7.1.2.            The discourse has focused too heavily on commercial theatre so far: the voices and views of smaller players aren't being heard and we are being driven ever further down a path toward increasing commercialisation, which, we might argue, is what's made the current situation so difficult.

 

7.2.            There is a need for multiple phases of support

7.2.1.            Emergency responses were decisive. We are now entering a longer phase where the sector will need to be sustained before it can relaunch. For many producing and touring organisations the impact of the crisis is likely to hit some way after the critical event.

7.2.2.            Flexibility is important when measures are introduced quickly: when you can't take time to get something right, it needs to be adaptable as you learn more.

 

7.3.            Theatre is not purely entertainment - we embrace our communities and need better support to do so

7.3.1.            We need better linkage between arts and education at governmental level.

7.3.2.            Better communication with the public about the investment THEY make in THEIR cultural sector is needed.

 

7.4.            Accessibility and diversity need to be a priority

7.4.1.            Accessible formats of documentation and information must become the norm.

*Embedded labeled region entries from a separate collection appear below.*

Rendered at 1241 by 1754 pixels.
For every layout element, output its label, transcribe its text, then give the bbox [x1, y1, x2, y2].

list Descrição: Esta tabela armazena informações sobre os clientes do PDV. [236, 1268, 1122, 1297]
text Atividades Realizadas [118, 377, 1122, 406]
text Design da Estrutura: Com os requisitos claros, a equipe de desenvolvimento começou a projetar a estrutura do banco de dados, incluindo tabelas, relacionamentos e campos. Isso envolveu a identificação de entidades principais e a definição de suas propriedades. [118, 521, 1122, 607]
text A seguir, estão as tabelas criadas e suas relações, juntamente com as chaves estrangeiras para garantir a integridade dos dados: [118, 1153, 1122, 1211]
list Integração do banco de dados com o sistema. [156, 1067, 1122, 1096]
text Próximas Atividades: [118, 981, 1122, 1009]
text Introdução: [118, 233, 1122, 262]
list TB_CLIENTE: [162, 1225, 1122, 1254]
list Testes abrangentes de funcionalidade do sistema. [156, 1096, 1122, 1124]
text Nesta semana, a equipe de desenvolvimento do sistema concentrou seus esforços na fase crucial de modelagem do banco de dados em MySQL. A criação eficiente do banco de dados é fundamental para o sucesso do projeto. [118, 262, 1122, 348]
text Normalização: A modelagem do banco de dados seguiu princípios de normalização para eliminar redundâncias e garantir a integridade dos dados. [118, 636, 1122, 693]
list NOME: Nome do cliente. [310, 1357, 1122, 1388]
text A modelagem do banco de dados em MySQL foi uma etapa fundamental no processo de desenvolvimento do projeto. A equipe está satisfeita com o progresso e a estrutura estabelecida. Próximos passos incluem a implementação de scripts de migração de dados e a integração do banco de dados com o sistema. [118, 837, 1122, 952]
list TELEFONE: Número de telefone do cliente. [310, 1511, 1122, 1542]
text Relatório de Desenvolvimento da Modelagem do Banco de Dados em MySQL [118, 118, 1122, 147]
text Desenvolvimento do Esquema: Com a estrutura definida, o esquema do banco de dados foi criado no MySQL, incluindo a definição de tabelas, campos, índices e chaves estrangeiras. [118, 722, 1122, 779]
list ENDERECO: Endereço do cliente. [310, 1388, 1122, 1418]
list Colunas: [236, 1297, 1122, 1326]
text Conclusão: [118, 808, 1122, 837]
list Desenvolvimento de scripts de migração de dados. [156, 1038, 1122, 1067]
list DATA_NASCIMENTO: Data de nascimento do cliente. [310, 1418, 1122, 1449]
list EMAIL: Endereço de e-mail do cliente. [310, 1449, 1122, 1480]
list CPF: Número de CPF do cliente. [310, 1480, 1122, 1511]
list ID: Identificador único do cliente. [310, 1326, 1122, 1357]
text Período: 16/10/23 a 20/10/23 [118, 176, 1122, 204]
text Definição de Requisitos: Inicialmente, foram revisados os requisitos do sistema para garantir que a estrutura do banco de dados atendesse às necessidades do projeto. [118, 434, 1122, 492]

7.4.2.            Relaxing reporting has been helpful short-term, however, funders still need to hold people and organisations to account especially on the Creative Case For Diversity. Financial Support that comes now should include requirements to make the work produced accessible, inclusive and sustainable.

 

  1. How might the sector evolve after Covid-19, and how can DCMS support such innovation to deal with future challenges?             

“We dream of a future in which the arts and theatre are funded, owned and used by every tax payer.”

8.1.            Touring companies have been the glue between the different theatre strands- how do we encourage more communication across the theatre sector

8.1.1.            Specific financial support is needed for non-building based artists and companies to produce and tour within a sector specific support package as outlined above.

8.1.2.            Touring organisations and venues will also need to work together in order to ensure minority voices are invested in, valued and not left out. Audiences will need stories from all different walks of life to bring communities back together following this period; audiences from minority backgrounds must be engaged and represented on our stages. DCMS can support this by ensuring this is matched with funding requirements.

8.1.3.            Extension of Theatre Tax Relief. Extended to cover running costs for touring companies, as we technically remount the show in each venue we visit. Extended to digital and marketing costs.

8.1.4.            Cultural organisations can play a huge role in bringing communities together again, particularly in the context of schools and health and wellbeing. There is a need for stronger dialogue with the DFE and DHSC to join up ways of working and available funding. ACE’s "Let's Create" is a good place to start - but will need more resources post-COVID.

8.1.5.            If commercial theatre companies and venues receive significant financial support from DCMS then there should be a levy (suggested 3%) on commercial ticket sales which goes back to the subsidised sector through ACE or new funding streams.